State Key Laboratory of Bioelectronics, School of Biological Science & Medical Engineering, Southeast University, Nanjing, China.
Department of Neurosurgery, Center for Integrated Oncology (CIO), University Hospital Bonn, Bonn, Germany.
Front Immunol. 2021 Oct 4;12:751530. doi: 10.3389/fimmu.2021.751530. eCollection 2021.
Cancer heterogeneity is a major challenge in clinical practice, and to some extent, the varying combinations of different cell types and their cross-talk with tumor cells that modulate the tumor microenvironment (TME) are thought to be responsible. Despite recent methodological advances in cancer, a reliable and robust model that could effectively investigate heterogeneity with direct prognostic/diagnostic clinical application remained elusive.
To investigate cancer heterogeneity, we took advantage of single-cell transcriptome data and constructed the first indication- and cell type-specific reference gene expression profile (RGEP) for breast cancer (BC) that can accurately predict the cellular infiltration. By utilizing the BC-specific RGEP combined with a proven deconvolution model (LinDeconSeq), we were able to determine the intrinsic gene expression of 15 cell types in BC tissues. Besides identifying significant differences in cellular proportions between molecular subtypes, we also evaluated the varying degree of immune cell infiltration (basal-like subtype: highest; Her2 subtype: lowest) across all available TCGA-BRCA cohorts. By converting the cellular proportions into functional gene sets, we further developed a 24 functional gene set-based prognostic model that can effectively discriminate the overall survival ( = 5.9 × 10, = 1091, TCGA-BRCA cohort) and therapeutic response (chemotherapy and immunotherapy) ( = 6.5 × 10, = 348, IMvigor210 cohort) in the tumor patients.
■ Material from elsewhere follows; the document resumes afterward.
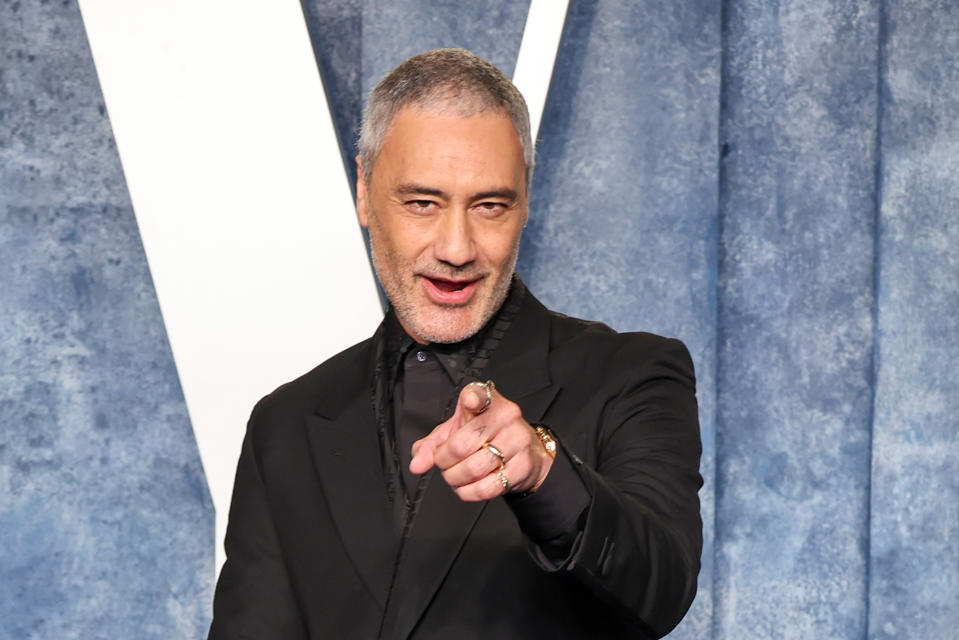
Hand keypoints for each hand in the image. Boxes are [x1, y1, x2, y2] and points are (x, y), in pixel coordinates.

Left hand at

Herein, we have developed a highly reliable BC-RGEP that adequately annotates different cell types and estimates the cellular infiltration. Of importance, the functional gene set-based prognostic model that we have introduced here showed a great ability to screen patients based on their therapeutic response. On a broader perspective, we provide a perspective to generate similar models in other cancer types to identify shared factors that drives cancer heterogeneity.
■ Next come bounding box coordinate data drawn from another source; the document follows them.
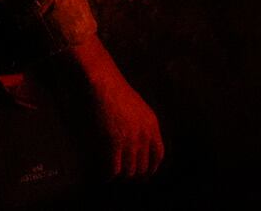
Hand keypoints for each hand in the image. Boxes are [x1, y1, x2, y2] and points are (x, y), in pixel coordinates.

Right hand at [53, 37, 164, 179]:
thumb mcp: (138, 107)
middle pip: (144, 166)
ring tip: (114, 175)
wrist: (102, 82)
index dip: (152, 167)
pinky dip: (109, 175)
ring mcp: (129, 139)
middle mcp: (144, 135)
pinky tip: (105, 175)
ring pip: (130, 170)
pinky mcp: (113, 142)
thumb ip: (142, 125)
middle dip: (135, 175)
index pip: (158, 155)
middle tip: (126, 177)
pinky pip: (114, 168)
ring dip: (122, 176)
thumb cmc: (115, 90)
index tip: (145, 174)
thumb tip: (139, 142)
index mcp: (152, 126)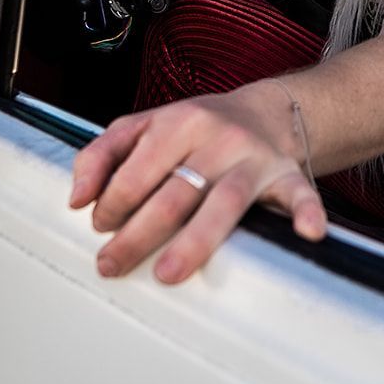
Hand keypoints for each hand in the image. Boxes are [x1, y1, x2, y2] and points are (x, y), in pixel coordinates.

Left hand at [70, 87, 327, 283]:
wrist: (266, 110)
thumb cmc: (196, 126)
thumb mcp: (144, 125)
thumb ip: (102, 153)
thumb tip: (75, 198)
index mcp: (180, 122)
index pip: (138, 168)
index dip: (113, 202)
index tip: (100, 227)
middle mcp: (218, 138)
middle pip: (175, 193)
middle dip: (138, 234)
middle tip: (111, 265)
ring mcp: (254, 158)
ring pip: (225, 202)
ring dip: (197, 240)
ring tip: (169, 274)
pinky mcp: (286, 174)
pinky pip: (299, 194)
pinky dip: (306, 212)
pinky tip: (309, 232)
癌症异质性是临床实践中的一个主要挑战,在某种程度上,不同细胞类型的不同组合及其与肿瘤细胞的相互作用,调节肿瘤微环境(TME)被认为是其原因。尽管癌症的最近方法学进展,一种可靠和强大的模型,能够有效地研究异质性与直接预后/诊断的临床应用仍然难以捉摸。
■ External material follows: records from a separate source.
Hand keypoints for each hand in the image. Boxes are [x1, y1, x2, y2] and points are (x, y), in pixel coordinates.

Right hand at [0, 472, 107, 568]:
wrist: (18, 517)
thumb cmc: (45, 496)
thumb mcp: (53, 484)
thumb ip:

为了研究癌症异质性,我们利用单细胞转录组数据,构建了第一个用于乳腺癌(BC)的具有指示性和细胞类型特异性的参考基因表达谱(RGEP),该谱可以准确预测细胞浸润。通过利用 BC 特异性 RGEP 结合已证明的去卷积模型(LinDeconSeq),我们能够确定 BC 组织中 15 种细胞类型的内在基因表达。除了确定分子亚型之间细胞比例的显著差异外,我们还评估了所有可用 TCGA-BRCA 队列中免疫细胞浸润的不同程度(基底样亚型:最高;Her2 亚型:最低)。通过将细胞比例转化为功能基因集,我们进一步开发了一个基于 24 个功能基因集的预后模型,该模型可以有效地区分肿瘤患者的总生存率(=5.9×10,=1091,TCGA-BRCA 队列)和治疗反应(化疗和免疫治疗)(=6.5×10,=348,IMvigor210 队列)。
在这里,我们开发了一种高度可靠的 BC-RGEP,它充分注释了不同的细胞类型,并估计了细胞浸润。重要的是,我们在这里介绍的基于功能基因集的预后模型具有根据治疗反应筛选患者的强大能力。从更广泛的角度来看,我们提供了一种在其他癌症类型中生成类似模型的视角,以识别驱动癌症异质性的共同因素。